» **WHAT THE TASK REQUIRES**
Establish the number of lines below that contain the string "Lumumba". State that number alone.

(DATASET EXTRACT begins)

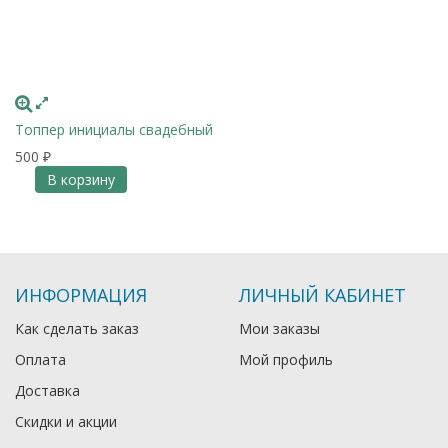
Топпер инициалы свадебный
500
₽
В корзину
ИНФОРМАЦИЯ
ЛИЧНЫЙ КАБИНЕТ
Как сделать заказ
Мои заказы
Оплата
Мой профиль
Доставка
Скидки и акции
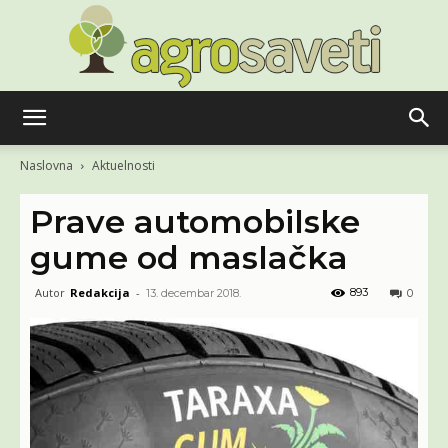
Agro
Naslovna
Aktuelnosti
Prave automobilske
saveti
gume od maslačka
Autor
Redakcija
-
893
13. decembar 2018.
0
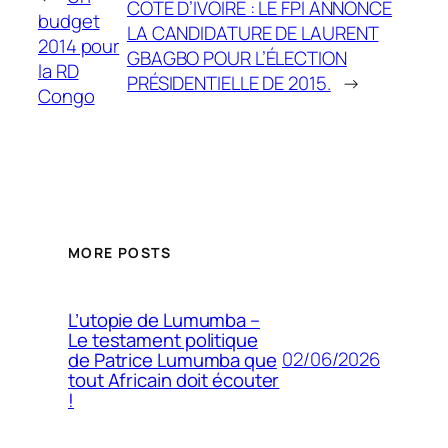
CÔTE D’IVOIRE : LE FPI ANNONCE
budget
LA CANDIDATURE DE LAURENT
2014 pour
GBAGBO POUR L’ÉLECTION
la RD
PRÉSIDENTIELLE DE 2015.
→
Congo
MORE POSTS
L’utopie de Lumumba –
Le testament politique
02/06/2026
de Patrice Lumumba que
tout Africain doit écouter
!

(DATASET EXTRACT ends)

» **TASK RESPONSE**
2